- Born: 3 June 1823 Chucándiro, Michoacán, Mexico
- Died: 8 April 1886 (aged 62) Mexico City

= Ramón Isaac Alcaraz =

Ramón Isaac Alcaraz (3 June 1823 – 8 April 1886) was a Mexican poet, writer and liberal politician.

Alcaraz was born in Chucándiro, Michoacán, in 1823. He earned a law degree in Morelia, Michoacán, and, by 1836, was continuing his studies in Mexico City, where he joined the Academia de Letrán, a leading literary society of the time. He published his first poem, on the death of Ignacio Rodríguez Galván, in 1842, and later poems appeared in the journals El Museo Mexicano and El Liceo Mexicano and in the collection Guirnalda Poética (1853). A two-volume collection of his verse, Poesías, was published in 1860.

After fighting in the Mexican–American War of 1846–1848, he was one of the contributors to Apuntes para la historia de la guerra entre México y los Estados Unidos (1848), (Note: The work credits 14 other contributors, including José María Iglesias, Manuel Payno, Guillermo Prieto and Ignacio Ramírez. Alcaraz heads the alphabetically sorted list.) a work that President Antonio López de Santa Anna deemed "offensive to the republic", ordering its first edition seized and burned.
In 1850, Albert C. Ramsey translated the Apuntes into English as The Other Side, or: Notes for the History of the War Between Mexico and the United States, Written in Mexico).
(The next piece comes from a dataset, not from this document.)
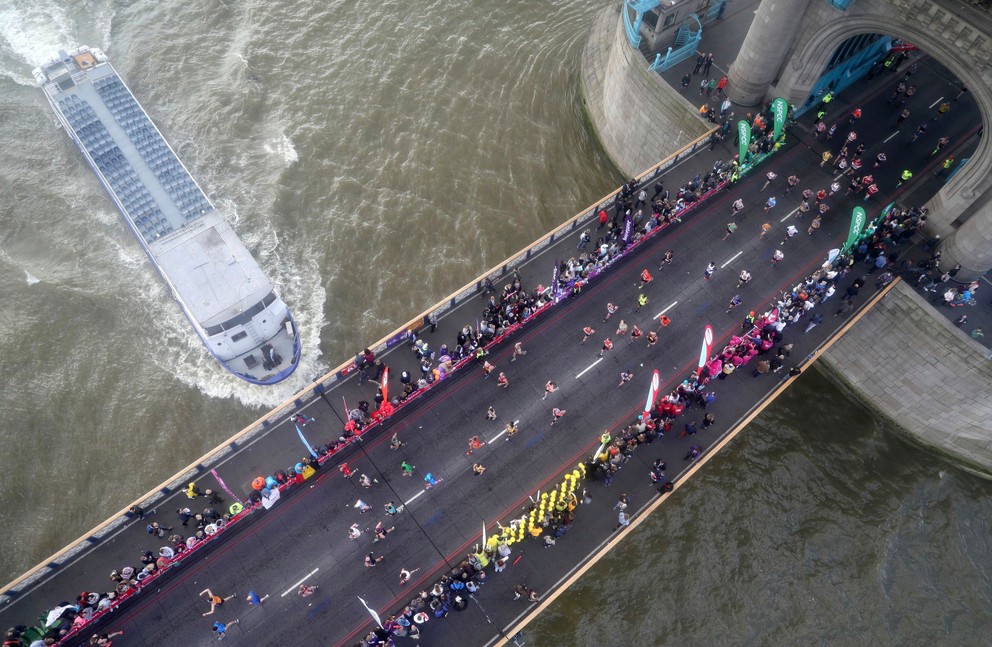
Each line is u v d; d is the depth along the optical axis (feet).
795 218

Alcaraz was elected to the 1856–57 Constituent Congress, where he served on the industry committee. He followed President Benito Juárez into exile during the Reform War (1858–1860) and French Intervention (1861–1867).

Following the restoration of the republic, he served as the director of the National Museum from 1867 to 1876 and was appointed director of the Academia de San Carlos in 1869. He was elected to the Mexican Academy of Language in 1880.

Ramón Alcaraz died in Mexico City in 1886.